College of Pharmacy Faculty Research and Publications
17-Hydroexemestane: A Potent Inhibitor of CYP19 (Aromatase) and Substrate of CYP3A
Document Type
Article
Publication Title
Drug Metabolism & Toxicology
Publication Date
1-2014
Volume
5
Issue
5
Abstract
17-hydroexemestane is the major metabolite of exemestane in vivo. Previous studies have shown that 17-hydroexemestane is androgenic and bone protective. Due to structure similarities, we hypothesized that, like exemestane, 17-hydroexemestane is an inhibitor of aromatase (CYP19). Our aim was to assess the potency (IC50) of 17-hydroexemestane toward CYP19 inhibition, and to determine the specific CYPsresponsible for 17-hydroexemestane metabolism. Using recombinant human CYP19, we investigated the ability of exemestane and 17-hydroexemestane to block the formation of estradiol from testosterone. We found that 17-hydroexemestane potently inhibited aromatase. IC 50 values for the inhibition of CYP19 by exemestane and 17-hydroexemestane were 1.5 μM and 3 μM, respectively.

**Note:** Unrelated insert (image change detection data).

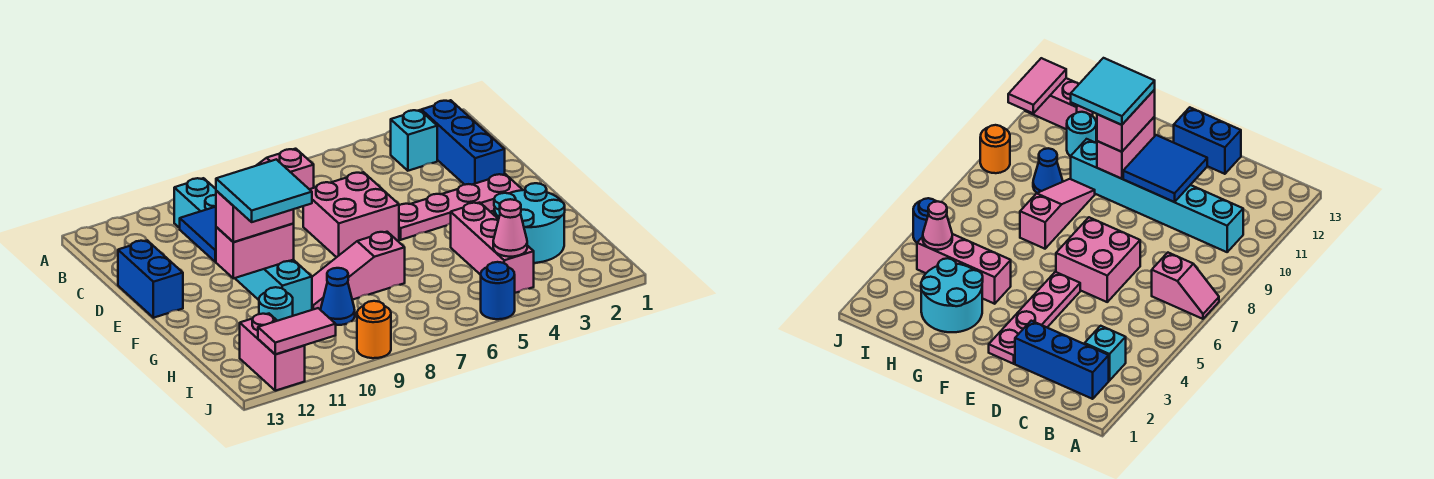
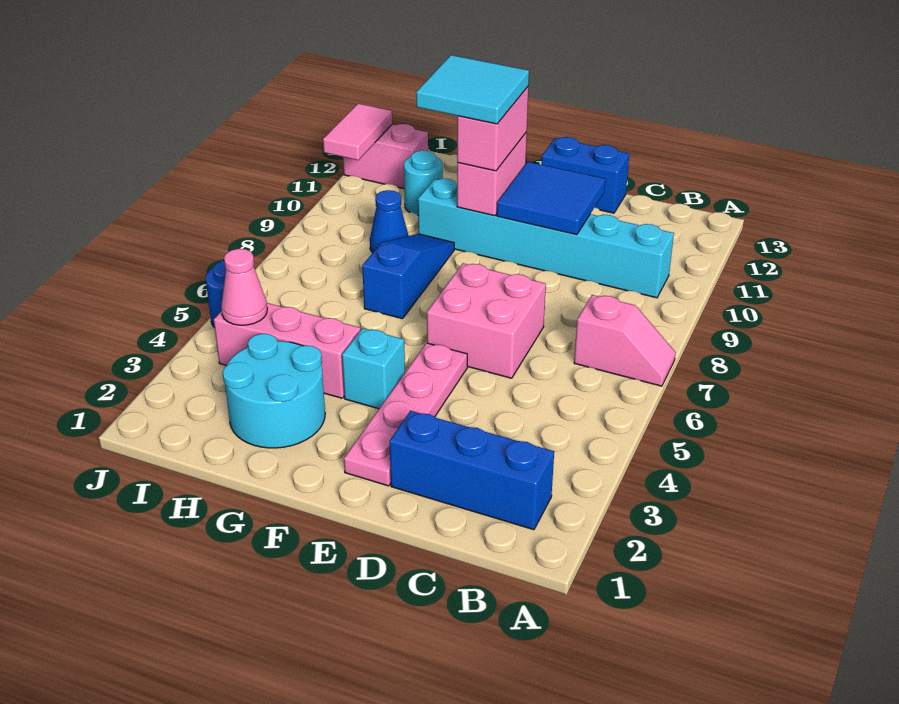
cyan brick B3 level 1 -> cyan brick F4 level 1
pink slope G7:G9 level 1 top 7 -> blue slope G7:G9 level 1 top 7
orange round brick J9 level 1 -> none

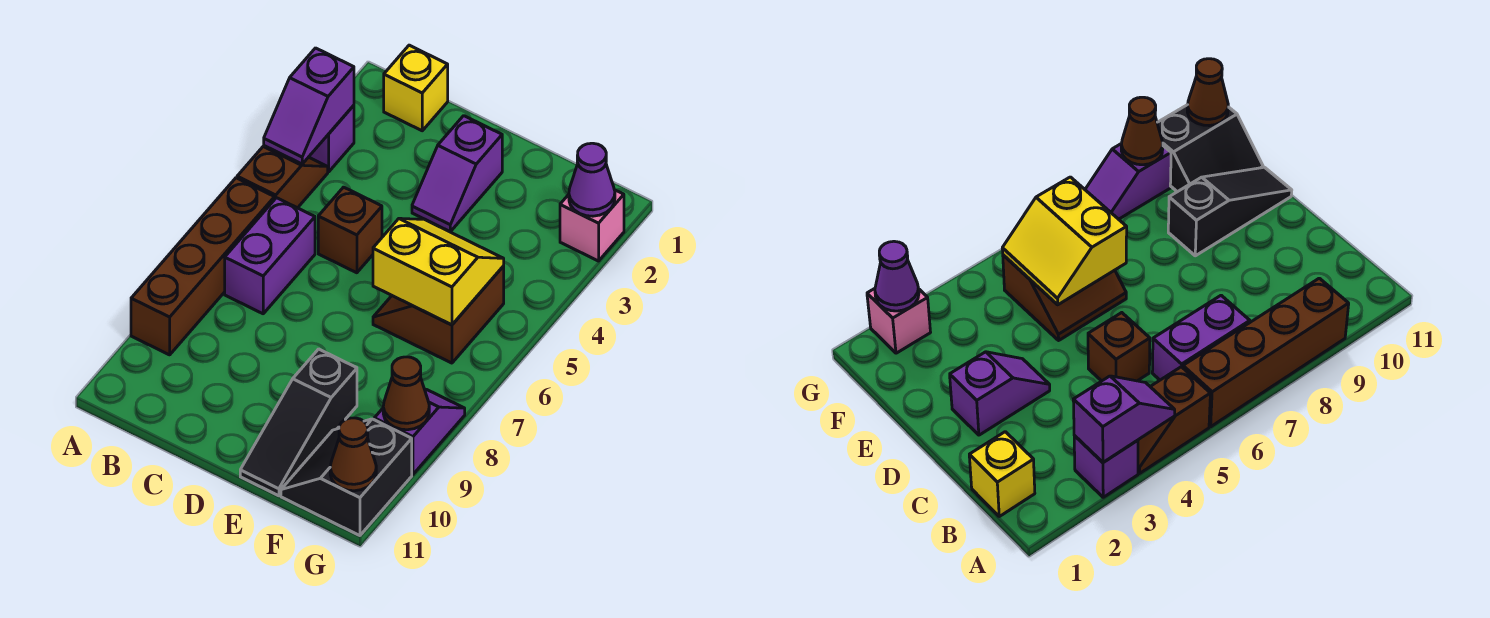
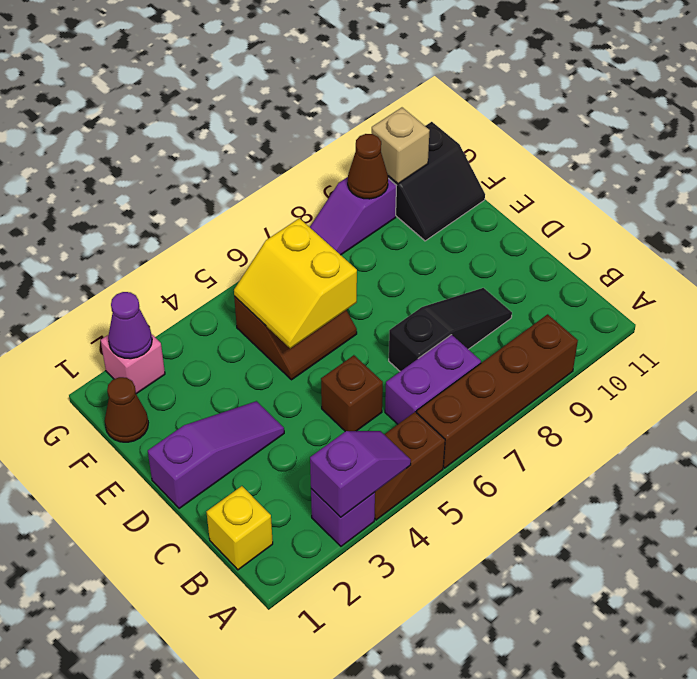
purple slope D2:D3 level 1 top 2 -> purple slope D1:D3 level 1 top 1
black slope E9:E11 level 1 top 9 -> black slope C7:C9 level 1 top 7
none -> tan brick G10 level 2
brown cone G11 level 2 -> brown cone F1 level 1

Furthermore, using recombinant human P450s, human liver microsomes, and HPLC analytical techniques, we identified one major metabolite (MIII) of 17-hydroexemestane in the human liver microsomal incubate. In a bank of 15 well-characterized HLMs, MIII formation rate was significantly correlated with the activity of CYP3A (rs= 0.78, p=0.001).In a panel of baculovirus-expressed CYP enzymes, only CYP3A4 and CYP3A5 catalyzed MIII formation at the highest rate. In sum, these in vitro data suggest that 17-hydroexemestane is a potent inhibitor of CYP19 and that CYP3A plays a major role in its metabolism. Whether genetic polymorphisms and drug interactions involving these enzymes may contribute to the disposition and action of 17-hydroexemestane in breast cancer patients remains to be elucidated.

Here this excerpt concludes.